^

Politique

Après la forte répression du 5 avril

Martinez, Mailly : dites un mot. Dénoncez la répression de la jeunesse mobilisée !

Ce 5 avril, nouvelle journée nationale de manifestation de la jeunesse, a été sujet d’une répression brutale et industrielle des étudiant-es-s et lycéen-nes-s mobilisé-es-s contre la loi Travail. Sur fond de violences policières, ce sont plus de 160 jeunes qui ont été interpellés au cours des différentes manifestations étudiantes et surtout lycéennes. Pourtant alors qu’il s’agirait pour l’ensemble des organisations de jeunesse et les directions syndicales « contestataires » de faire front pour dénoncer la répression musclée de Hollande et de ses forces de polices, ni même William Martinet, président de l’UNEF, ni Philippe Martinez pour la CGT, ou Jean Claude MAILLY pour FO, n’ont pourtant dit mot. Damien Bernard

mercredi 6 avril 2016

Pourtant, dénoncer la répression policière qui vise en premier lieu à démobiliser la jeunesse, c’est le minimum syndical, d’autant que ce nouvel épisode répressif marque un saut dans la répression de la mobilisation contre la loi Travail, qui commence à s’ancrer dans la durée, depuis plus d’un mois.
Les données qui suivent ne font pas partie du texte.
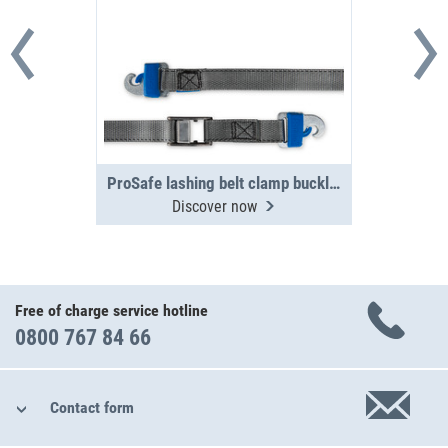
ProSafe lashing belt clamp buckle 3 m, 250 daN
Discover now
Free of charge service hotline
0800 767 84 66
Contact form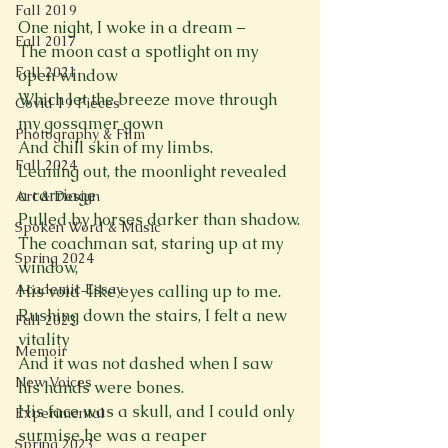
Fall 2019
One night, I woke in a dream –

Fall 2017
The moon cast a spotlight on my 
Fall 2021
open window

Which let the breeze move through 
Covid 19 Pieces
my gossamer gown

Photography & Film
And chill skin of my limbs.

Fall 2024
Leaning out, the moonlight revealed 
a carriage

Art & Design
Pulled by horses darker than shadow.

Spoken Word & Music
The coachman sat, staring up at my 
Spring 2024
window,

Academic Essay
His void-like eyes calling up to me.

Rushing down the stairs, I felt a new 
Fall 2023
vitality

Memoir
And it was not dashed when I saw 
New Voices
his hands were bones.

His face was a skull, and I could only 
Experimental
surmise he was a reaper

Spring 2023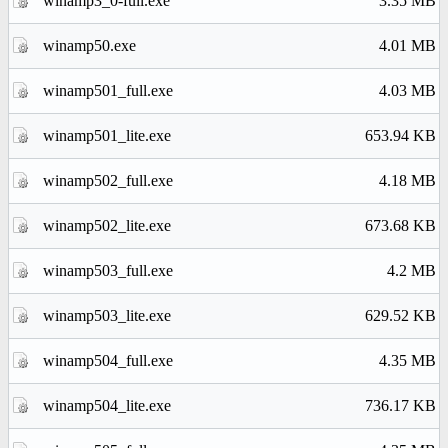
winamp3_0-full.exe
3.35 MB
winamp50.exe
4.01 MB
winamp501_full.exe
4.03 MB
winamp501_lite.exe
653.94 KB
winamp502_full.exe
4.18 MB
winamp502_lite.exe
673.68 KB
winamp503_full.exe
4.2 MB
winamp503_lite.exe
629.52 KB
winamp504_full.exe
4.35 MB
winamp504_lite.exe
736.17 KB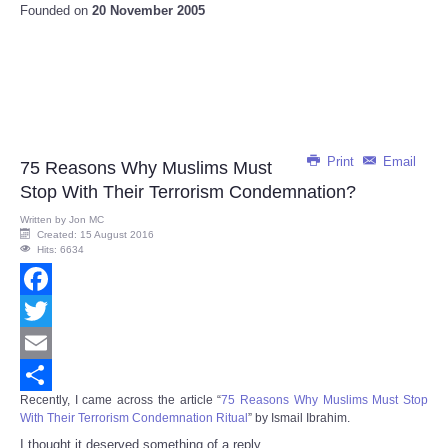
Founded on
20 November 2005
Print
Email
75 Reasons Why Muslims Must
Stop With Their Terrorism Condemnation?
Written by
Jon MC
Created: 15 August 2016
Hits: 6634
Facebook
Twitter
Email
Recently, I came across the article “
75 Reasons Why Muslims Must Stop
Share
With Their Terrorism Condemnation Ritual
” by Ismail Ibrahim.
I thought it deserved something of a reply.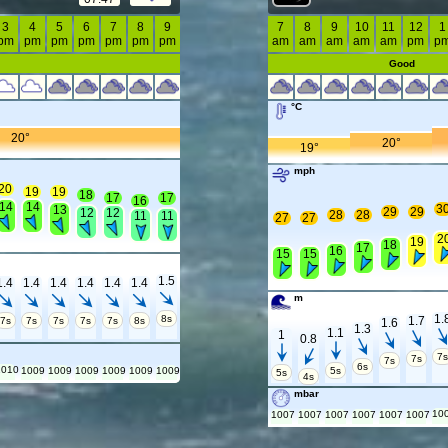
3
4
5
6
7
8
9
7
8
9
10
11
12
1
pm
pm
pm
pm
pm
pm
pm
am
am
am
am
am
pm
p
Good
°C
20°
20°
19°
mph
20
19
19
18
17
17
16
14
14
3
13
29
29
12
12
28
28
11
11
27
27
2
19
18
17
16
15
15
1.5
1.4
1.4
1.4
1.4
1.4
1.4
m
1.
8s
1.7
7s
7s
7s
7s
7s
8s
1.6
1.3
1.1
1
0.8
7
7s
7s
6s
1010
1009
1009
1009
1009
1009
1009
5s
5s
4s
mbar
10
1007
1007
1007
1007
1007
1007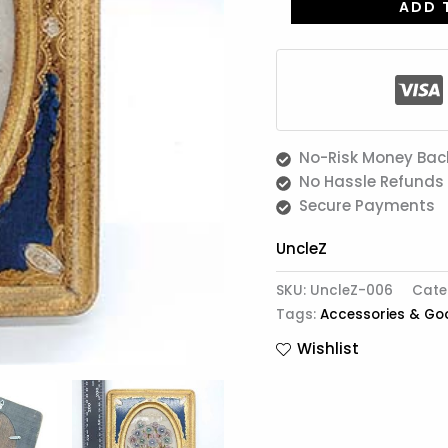
ADD 
No-Risk Money Bac
No Hassle Refunds
Secure Payments
UncleZ
SKU:
UncleZ-006
Cate
Tags:
Accessories & Go
Wishlist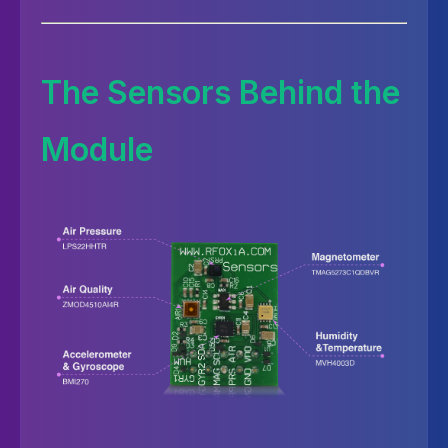
The Sensors Behind the
Module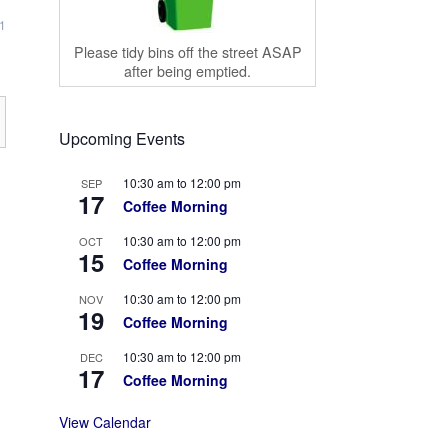
1
Please tidy bins off the street ASAP
after being emptied.
Upcoming Events
10:30 am
to
12:00 pm
SEP
17
Coffee Morning
10:30 am
to
12:00 pm
OCT
15
Coffee Morning
10:30 am
to
12:00 pm
NOV
19
Coffee Morning
10:30 am
to
12:00 pm
DEC
17
Coffee Morning
View Calendar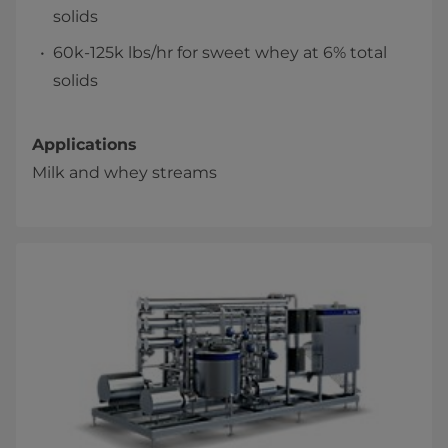
solids
60k-125k lbs/hr for sweet whey at 6% total
solids
Applications
Milk and whey streams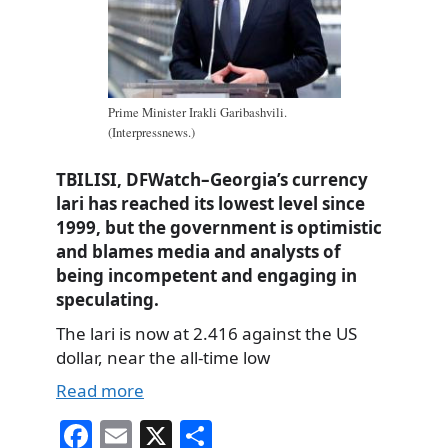
Prime Minister Irakli Garibashvili.
(Interpressnews.)
TBILISI, DFWatch–Georgia’s currency
lari has reached its lowest level since
1999, but the government is optimistic
and blames media and analysts of
being incompetent and engaging in
speculating.
The lari is now at 2.416 against the US
dollar, near the all-time low
Read more
Fa
E
X
S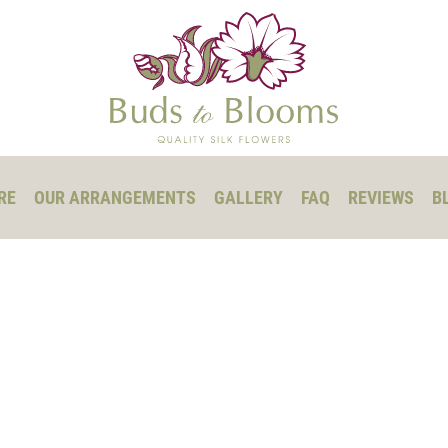
RE
OUR ARRANGEMENTS
GALLERY
FAQ
REVIEWS
B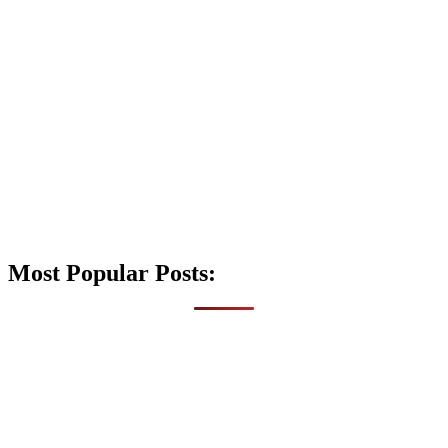
Most Popular Posts: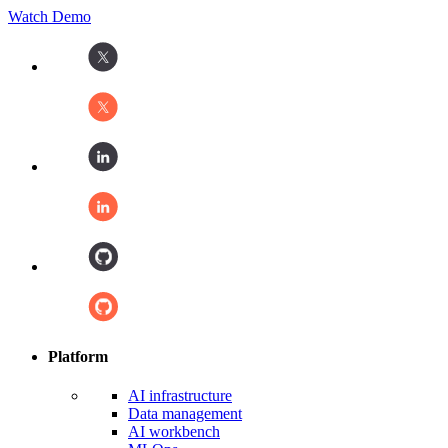
Watch Demo
Platform
AI infrastructure
Data management
AI workbench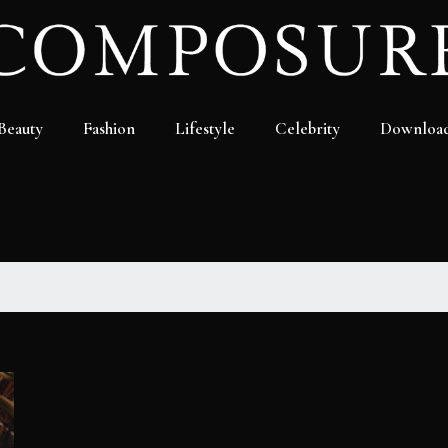
Beauty
Fashion
Lifestyle
Celebrity
Downloa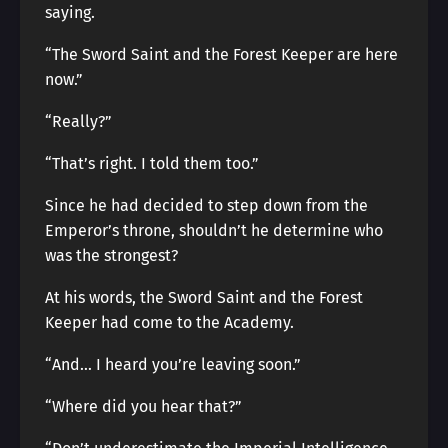
saying.
“The Sword Saint and the Forest Keeper are here
now.”
“Really?”
“That’s right. I told them too.”
Since he had decided to step down from the
Emperor’s throne, shouldn’t he determine who
was the strongest?
At his words, the Sword Saint and the Forest
Keeper had come to the Academy.
“And… I heard you’re leaving soon.”
“Where did you hear that?”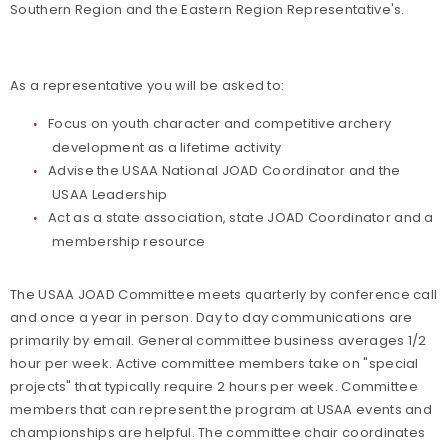
Southern Region and the Eastern Region Representative's.
As a representative you will be asked to:
Focus on youth character and competitive archery
development as a lifetime activity
Advise the USAA National JOAD Coordinator and the
USAA Leadership
Act as a state association, state JOAD Coordinator and a
membership resource
The USAA JOAD Committee meets quarterly by conference call
and once a year in person. Day to day communications are
primarily by email. General committee business averages 1/2
hour per week. Active committee members take on "special
projects" that typically require 2 hours per week. Committee
members that can represent the program at USAA events and
championships are helpful. The committee chair coordinates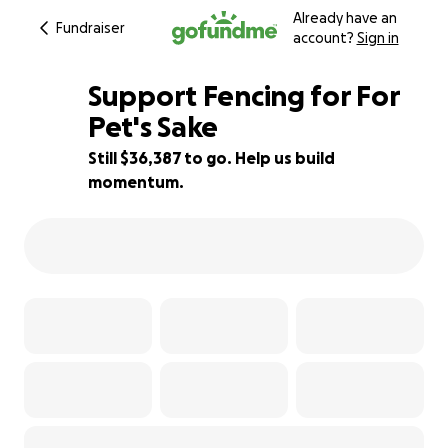
Already have an
Fundraiser
account?
Sign in
Support Fencing for For
Pet's Sake
Still $36,387 to go. Help us build
15% complete
momentum.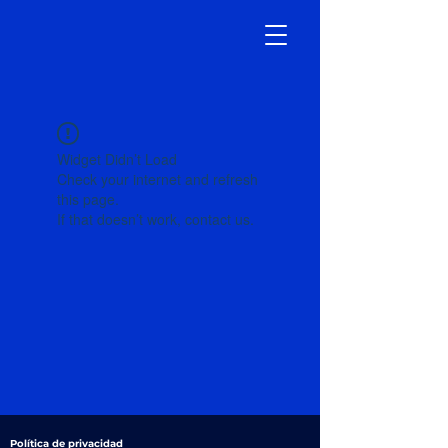
Widget Didn’t Load
Check your internet and refresh
this page.
If that doesn’t work, contact us.
Política de privacidad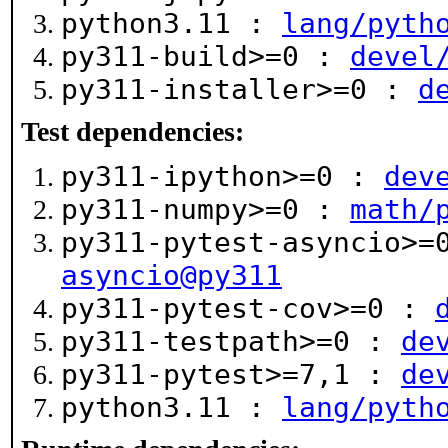
python3.11 :
lang/pyth
py311-build>=0 :
devel
py311-installer>=0 :
d
Test dependencies:
py311-ipython>=0 :
dev
py311-numpy>=0 :
math/
py311-pytest-asyncio>
asyncio@py311
py311-pytest-cov>=0 :
py311-testpath>=0 :
de
py311-pytest>=7,1 :
de
python3.11 :
lang/pyth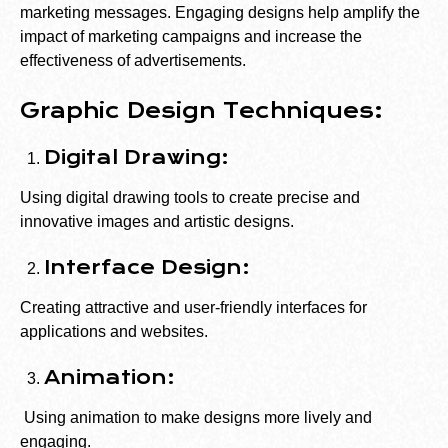
marketing messages. Engaging designs help amplify the
impact of marketing campaigns and increase the
effectiveness of advertisements.
Graphic Design Techniques:
Digital Drawing:
Using digital drawing tools to create precise and
innovative images and artistic designs.
Interface Design:
Creating attractive and user-friendly interfaces for
applications and websites.
Animation:
Using animation to make designs more lively and
engaging.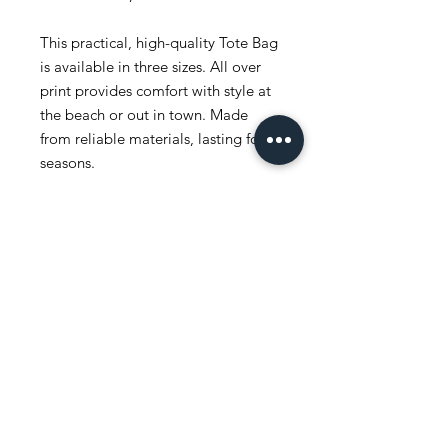
This practical, high-quality Tote Bag
is available in three sizes. All over
print provides comfort with style at
the beach or out in town. Made
from reliable materials, lasting for
seasons.
.: 100% Polyester
.: Boxed corners
.: Black inner stitching, transparent
thread on hems.
.: Black cotton handles
.: With non-woven laminate inside
.: NB! Size tolerance 0.75" (1.9 cm))
.: Assembled in the USA from
globally sourced parts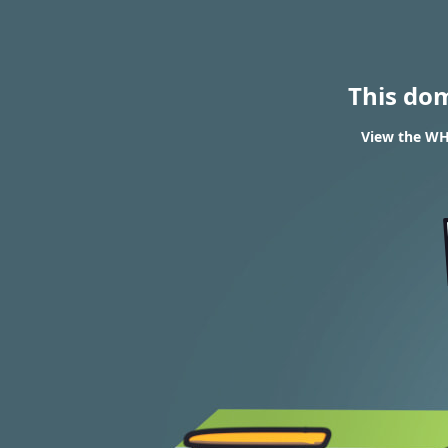
This do
View the WHO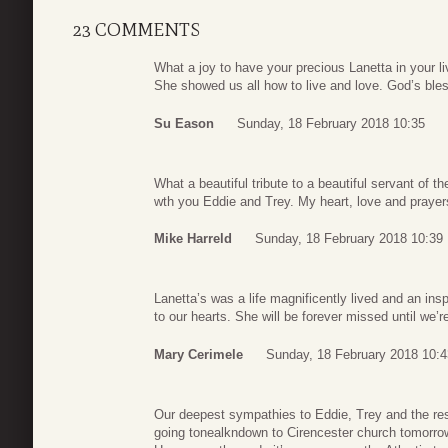
23 COMMENTS
What a joy to have your precious Lanetta in your 
She showed us all how to live and love. God’s ble
Su Eason
Sunday, 18 February 2018 10:35
What a beautiful tribute to a beautiful servant of 
wth you Eddie and Trey. My heart, love and prayer
Mike Harreld
Sunday, 18 February 2018 10:39
Lanetta’s was a life magnificently lived and an ins
to our hearts. She will be forever missed until we’r
Mary Cerimele
Sunday, 18 February 2018 10:4
Our deepest sympathies to Eddie, Trey and the rest
going tonealkndown to Cirencester church tomorrow 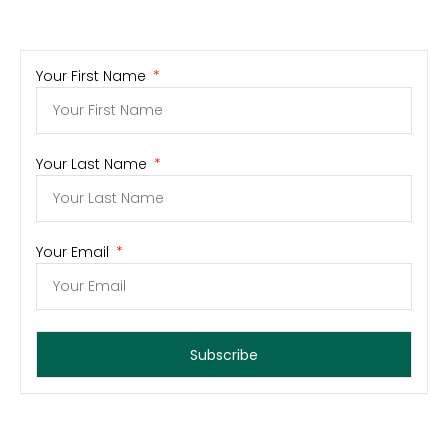
Your First Name
Your Last Name
Your Email
Subscribe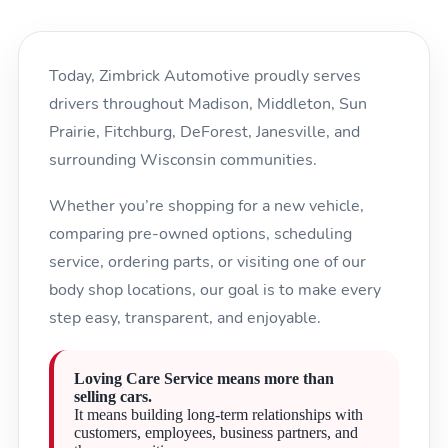
Today, Zimbrick Automotive proudly serves
drivers throughout Madison, Middleton, Sun
Prairie, Fitchburg, DeForest, Janesville, and
surrounding Wisconsin communities.
Whether you’re shopping for a new vehicle,
comparing pre-owned options, scheduling
service, ordering parts, or visiting one of our
body shop locations, our goal is to make every
step easy, transparent, and enjoyable.
Loving Care Service means more than
selling cars.
It means building long-term relationships with
customers, employees, business partners, and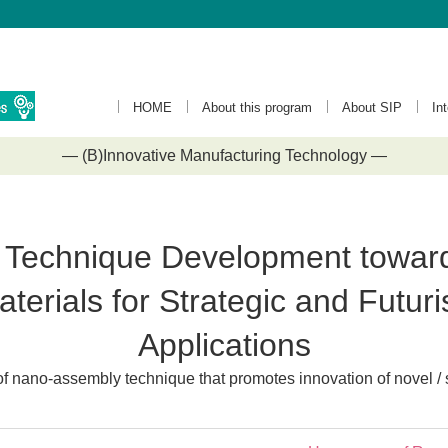
HOME
About this program
About SIP
In
— (B)Innovative Manufacturing Technology —
Technique Development towards
erials for Strategic and Futurist
Applications
 nano-assembly technique that promotes innovation of novel / 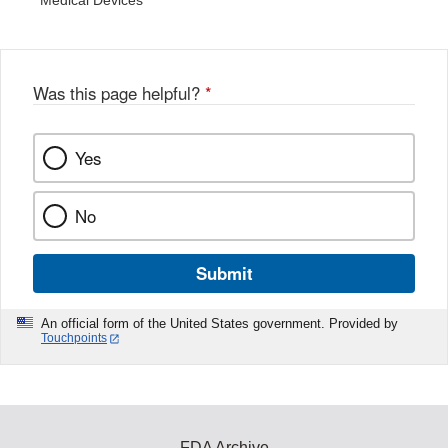
Medical Devices
Was this page helpful?
*
Yes
No
Submit
An official form of the United States government. Provided by
Touchpoints
FDA Archive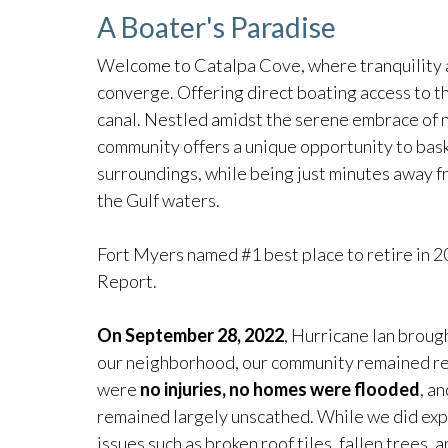
A Boater's Paradise
Welcome to Catalpa Cove, where tranquility 
converge. Offering direct boating access to t
canal. Nestled amidst the serene embrace of 
community offers a unique opportunity to bask
surroundings, while being just minutes away f
the Gulf waters.
Fort Myers named #1 best place to retire in
Report.
On September 28, 2022
, Hurricane Ian broug
our neighborhood, our community remained resi
were
no injuries, no homes were flooded
, a
remained largely unscathed. While we did ex
issues such as broken roof tiles, fallen trees,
Cela est d’autant plus inexcusable, que le gouvernement cherche à diviser, désagréger et à intimider la mobilisation, en tapant sur le front de la jeunesse pour éviter toute jonction entre le mouvement étudiant et lycéen et le mouvement ouvrier. Pour construire le « tous ensemble » de la jeunesse et des salarié-es-s que Hollande redoute tant, cette solidarité du mouvement ouvrier et de ses organisation envers la jeunesse, c’est le minimum pour ceux, comme Philipe Martinez et Jean Claude Mailly, qui prétendent construire l’unité contre le gouvernement.

Pourtant, certaines structures et fédérations syndicales ont dénoncé correctement cette répression policière et son saut, comme la Fédération SUD Santé Sociaux, qui a condamné à travers un communiqué contre « les violentes répressions policières qui émaillent les manifestations de ces dernières semaines. », et notamment le « point d’orgue a été atteint sur Paris pour la journée d’action du 5 avril à l’encontre des lycéen-nes-s et étudiant-es-s, dont plus d’une centaine ont été interpellé-es-s, avec assauts, gazages et tabassages en règle ».

Après avoir obtenu la libération de l’ensemble des interpellé-es-s, ce sont les lycéen-ne-s qui démontrent une nouvelle fois leur détermination, en dénonçant la répression et en affirmant que celle-ci n’arrêtera pas le mouvement, qui s’auto-organise en Assemblées Générales et en Coordination, dans son premier appel à une première Coordination Nationale Lycéenne. Les étudiant-es-s réuni-es-s en coordination régionale Ile-de-France, montrent aussi l’exemple en dénonçant, à travers l’appel de la CNE du 5 avril, l’interpellation « de 130 étudiant-es-s et lycén-nes-s » et la répression en générale.

Pour construire l’alliance entre les salarié-es-s et la jeunesse, dénoncer la répression des uns, est la condition nécessaire à l’unification, et à la convergence entre les différents secteurs mobilisés. Pour l’imposer aux directions syndicales qui feignent de montrer une « unité » de façade en tête de cortège, mais qui dans les faits font tout pour freiner des quatre fers toutes convergences, ces communiqués de dénonciation ou actions des salariés et militants combatifs, vers les étudiants et inversement sont autant de liens créés pour construire ce « tous ensemble » contre Hollande, sa loi Travail et sa répression.